Over the course of rehabilitation following ACLR, excitability of the motor cortex for quadriceps contractions decreases, at least partially from the lack of differential exercise approaches that do not force the motor cortex to reintegrate the memory trace for quadriceps motor control before each repetition and action.25,26 Neurophysiological data across the stages of rehabilitation are lacking. Neuroimaging has been used to quantify brain activation differences between subjects with ACL deficiency who did not return to previous levels of physical activity and a healthy control group.27 In this phase, patients will focus on sport-specific exercises that are intended to be extremely challenging both physically and cognitively while performed in a controlled environment. All of the previously mentioned multimodal tasks can be implemented with a major focus on motor learning, cognitive loading and sensory re-weighting that are real-to sport and require quick decision making from unanticipated events.28,29


Sports rehabilitation specialists especially physical therapists and sports medicine physicians should have a basic understanding of periodization theory. Such an understanding can help sport medicine teams to better interact with the competitive mindset of athletes, their coaches, and their goals. A basic understanding of periodization theories and models may help sports rehabilitation specialists to skillfully plan rehabilitation programs that then progress toward the realization of the patients’ treatment goals.

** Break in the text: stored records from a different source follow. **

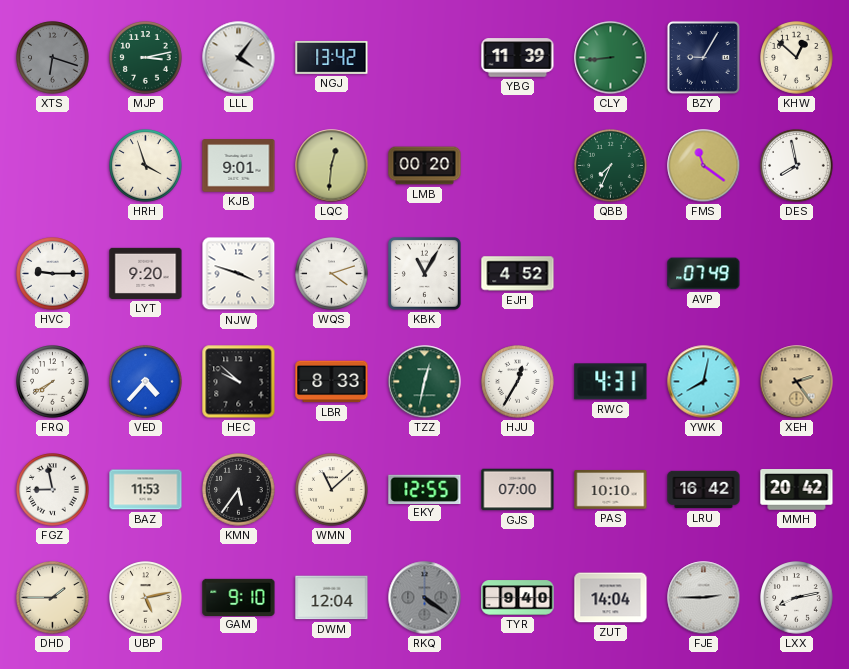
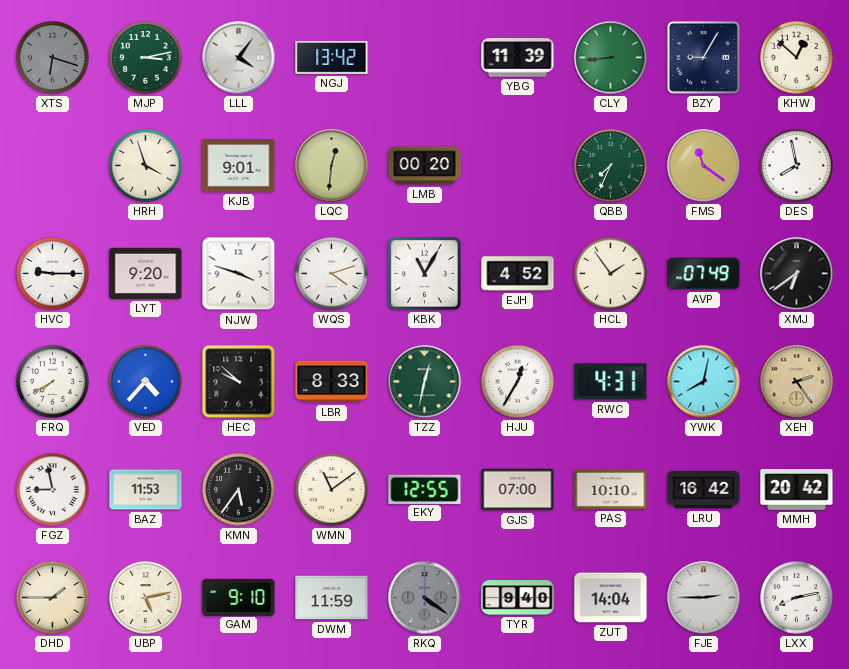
HCL: none -> 1:54
XMJ: none -> 6:39
WMN: 11:08 -> 11:09
DWM: 12:04 -> 11:59
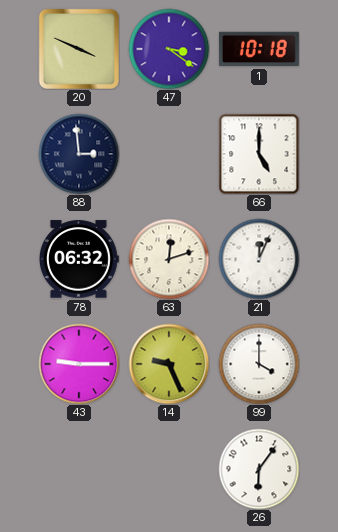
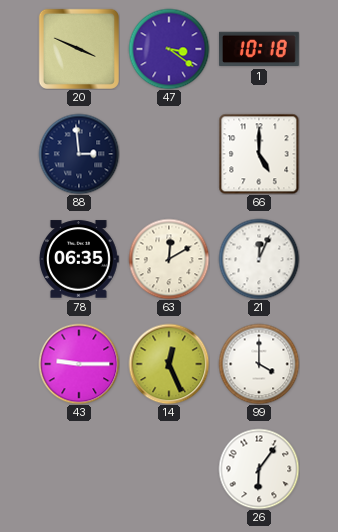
78: 06:32 -> 06:35
63: 12:12 -> 12:10
14: 9:26 -> 12:26
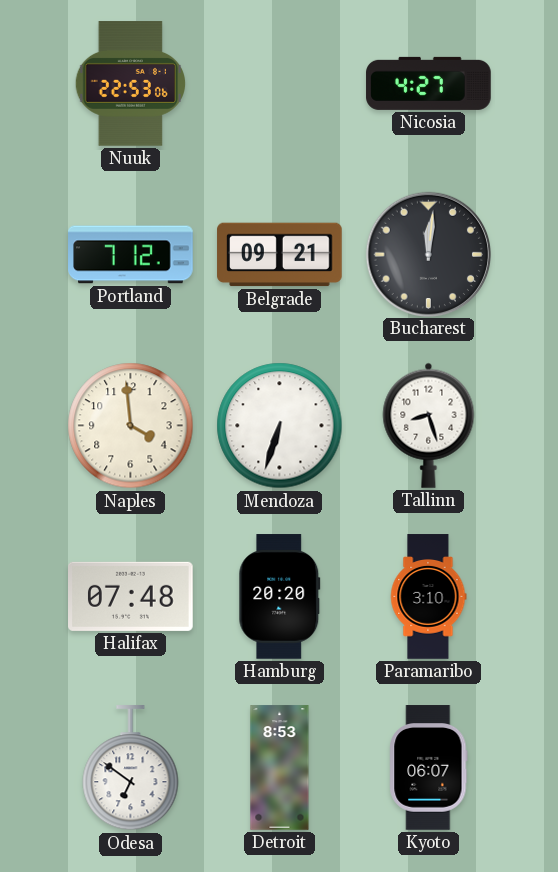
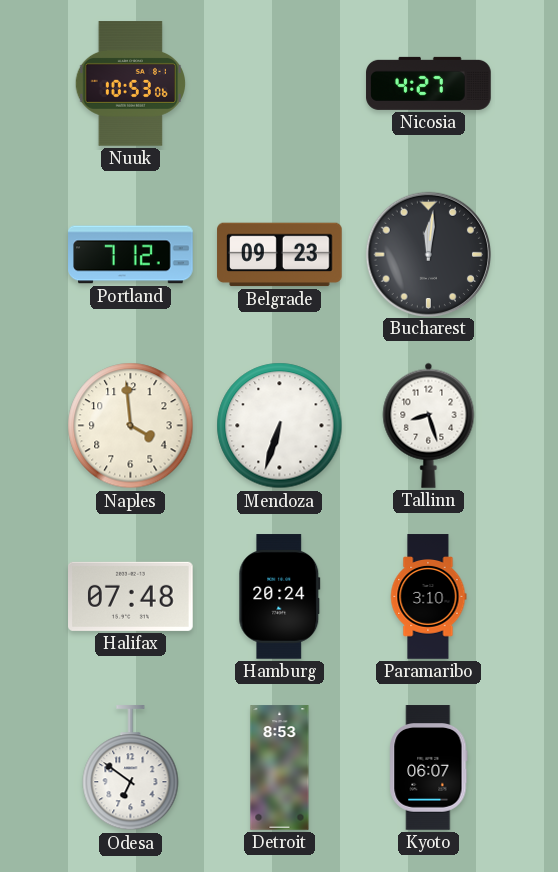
Nuuk: 22:53 -> 10:53
Belgrade: 09:21 -> 09:23
Hamburg: 20:20 -> 20:24
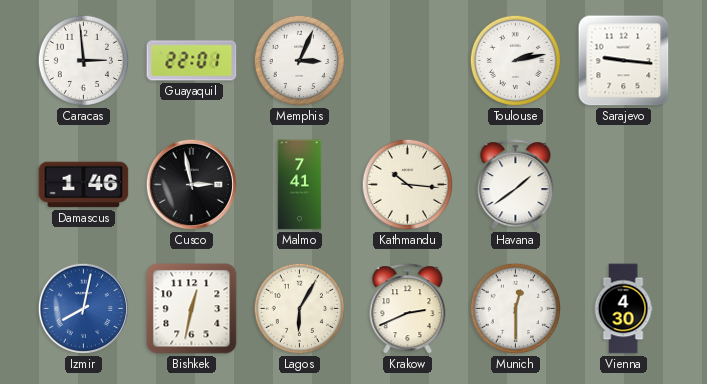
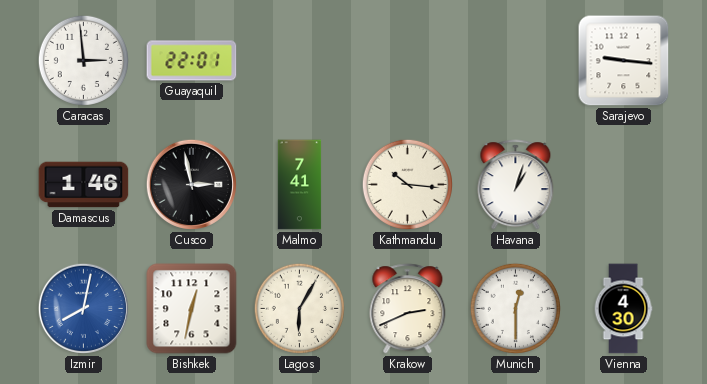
Memphis: 3:04 -> none
Toulouse: 2:13 -> none
Havana: 1:39 -> 1:03
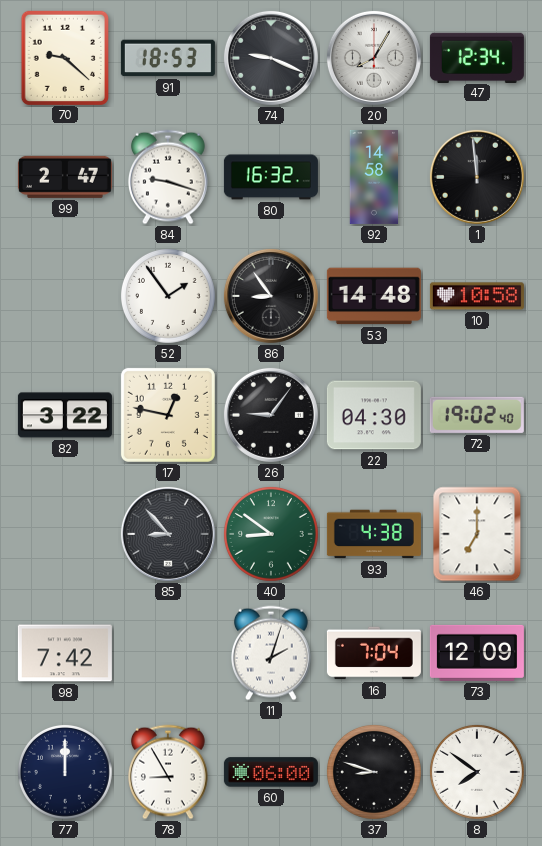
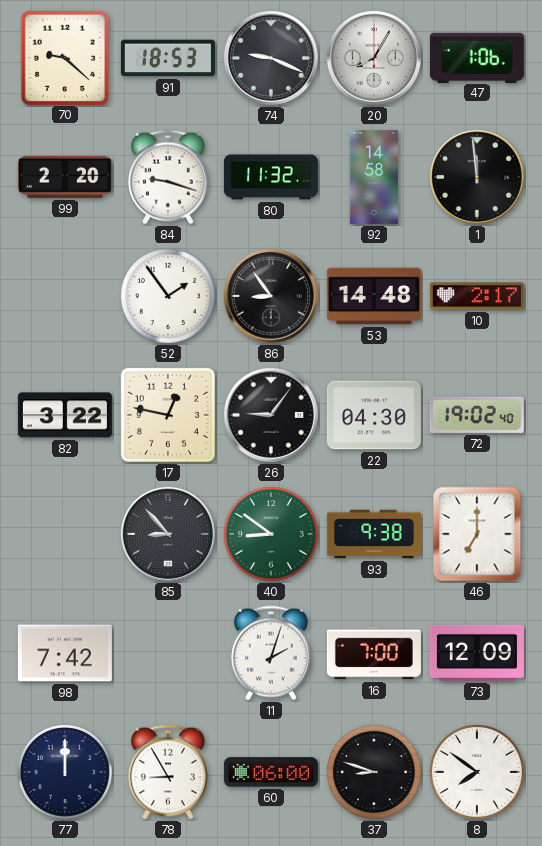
47: 12:34 -> 1:06
99: 2:47 -> 2:20
80: 16:32 -> 11:32
10: 10:58 -> 2:17
93: 4:38 -> 9:38
16: 7:04 -> 7:00
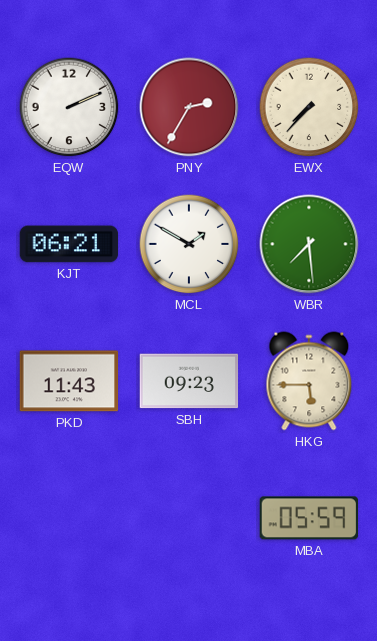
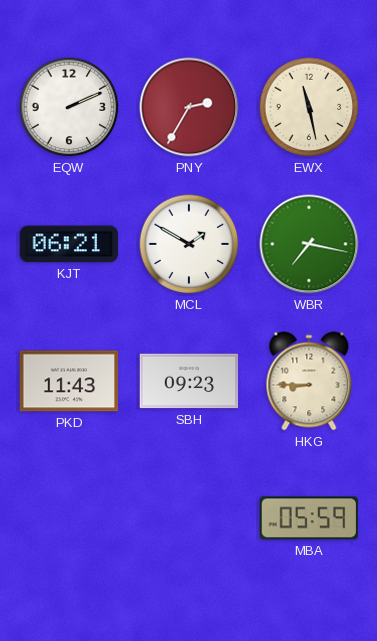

With recent evidence in support of neurological contributions to ACL injury and rate of recovery, rehabilitation protocols may benefit from incorporation of approaches that target the sensorimotor and cognitive system. Periodization can incorporate the integration of motor learning principles (external focus and differential learning, anticipation, and reaction) and/or new technologies may bolster current ACL rehabilitation protocols and improve patient recovery and timing. Research has traditionally focused on administering a single rehab intervention whereas, in the applied setting, athletes are more likely to administer multiple interventions in varying sequences. Future research using robust rehabilitation technique protocols and large-scale randomized control trials is needed to better understand the influence of various techniques and the application of periodization concepts on the stress-injury-adaptation continuum.

Conflicts of interest

The authors report no conflicts of interest.